La maîtrise du budget maison de santé repose sur l’expérience accumulée au fil des années de pratique. L’agence Oglo a livré des structures de santé de 100 m² à plus de 4 500 m², avec des montants de 200 000 à 14 000 000 euros HT. Cette diversité de références permet d’accompagner chaque maître d’ouvrage avec des données budgétaires fiables et des solutions adaptées à son plan de financement.

L’ANAP met à disposition un observatoire des coûts de la construction en santé (Oscimes®) qui regroupe plus de 116 opérations et 2,6 millions de m². Les données Oglo présentées dans cet article s’inscrivent dans les fourchettes de cet observatoire et reflètent la réalité du marché pour les équipements de santé de proximité.

Questions fréquentes sur le budget maison de santé

Quel est le prix moyen au m² pour construire une MSP ?

Le budget maison de santé en construction neuve se situe entre 1 800 et 3 600 euros HT/m² selon les contraintes du site.

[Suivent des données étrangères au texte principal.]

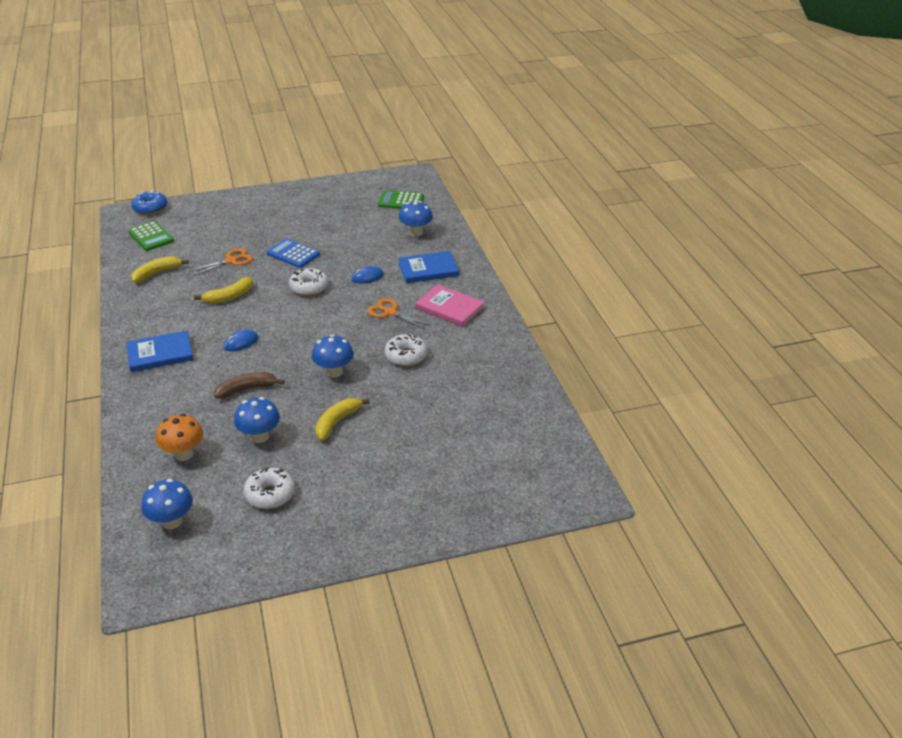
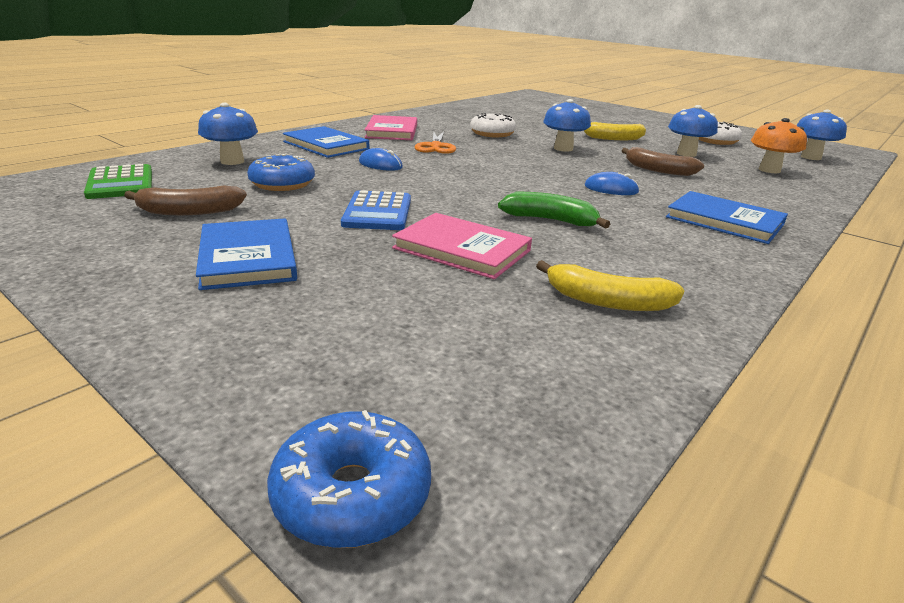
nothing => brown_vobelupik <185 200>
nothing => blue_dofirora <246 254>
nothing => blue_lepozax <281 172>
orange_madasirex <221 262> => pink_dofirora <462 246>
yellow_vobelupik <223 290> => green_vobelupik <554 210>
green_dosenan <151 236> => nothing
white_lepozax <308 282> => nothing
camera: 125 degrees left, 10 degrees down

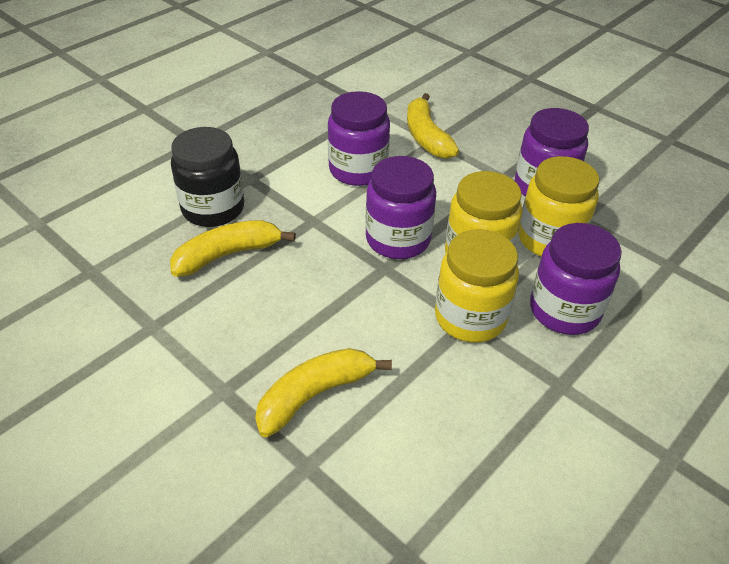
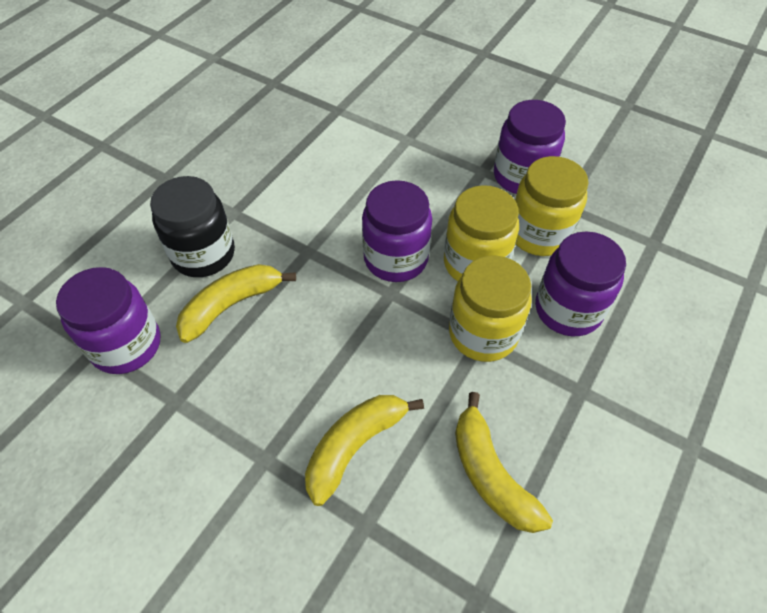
purple_nesisele <359 138> => purple_nesisele <108 320>, moved
yellow_vobelupik <433 126> => yellow_vobelupik <504 462>, moved
camera: 10 degrees left, 10 degrees up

Sans contrainte particulière, comptez entre 1 800 et 2 500 €/m². En zone inondable ou en secteur ABF, les coûts montent entre 2 500 et 3 600 €/m². Ces fourchettes incluent les travaux mais pas les honoraires d’architecte ni le mobilier médical.

La rénovation est-elle moins chère que la construction neuve ?

Pas toujours. Le budget maison de santé en rénovation dépend de l’état de la structure existante et des contraintes patrimoniales. Une réhabilitation de monument historique comme à Orléans (2 735 €/m²) peut coûter plus cher qu’une construction neuve standard. Un aménagement de local en bon état, comme à Daviel Paris 13e (1 700 €/m²), reste en revanche très compétitif.

Comment financer la création d’une MSP publique ?

Les collectivités peuvent mobiliser des financements croisés pour couvrir le budget maison de santé : DETR, aides de l’ARS, subventions régionales et départementales, fonds européens (FEDER). Le diagnostic territorial validé par l’ARS est une étape préalable indispensable pour accéder à ces dispositifs. Le montage financier doit être anticipé dès la phase de programmation.

Quelles sont les dépenses de fonctionnement d’une MSP ?

Les dépenses de fonctionnement annuelles d’une MSP comprennent le loyer ou remboursement d’emprunt, les charges courantes, l’assurance, la maintenance et la gestion administrative de la SISA. En contrepartie, les professionnels en exercice coordonné perçoivent la rémunération d’équipe de l’Assurance Maladie, calculée selon des indicateurs de qualité des soins et de coordination pluriprofessionnelle.

Est-ce le bon moment pour lancer un projet de MSP ?

Selon l’ANAP (note de mars 2025), la période actuelle est favorable. Les prix se stabilisent, la concurrence entre entreprises du bâtiment s’intensifie sur le marché de la santé et les coûts des matériaux ont cessé leur progression. Pour les collectivités et les professionnels de santé en exercice libéral, le timing est propice à la création d’une nouvelle structure de soins.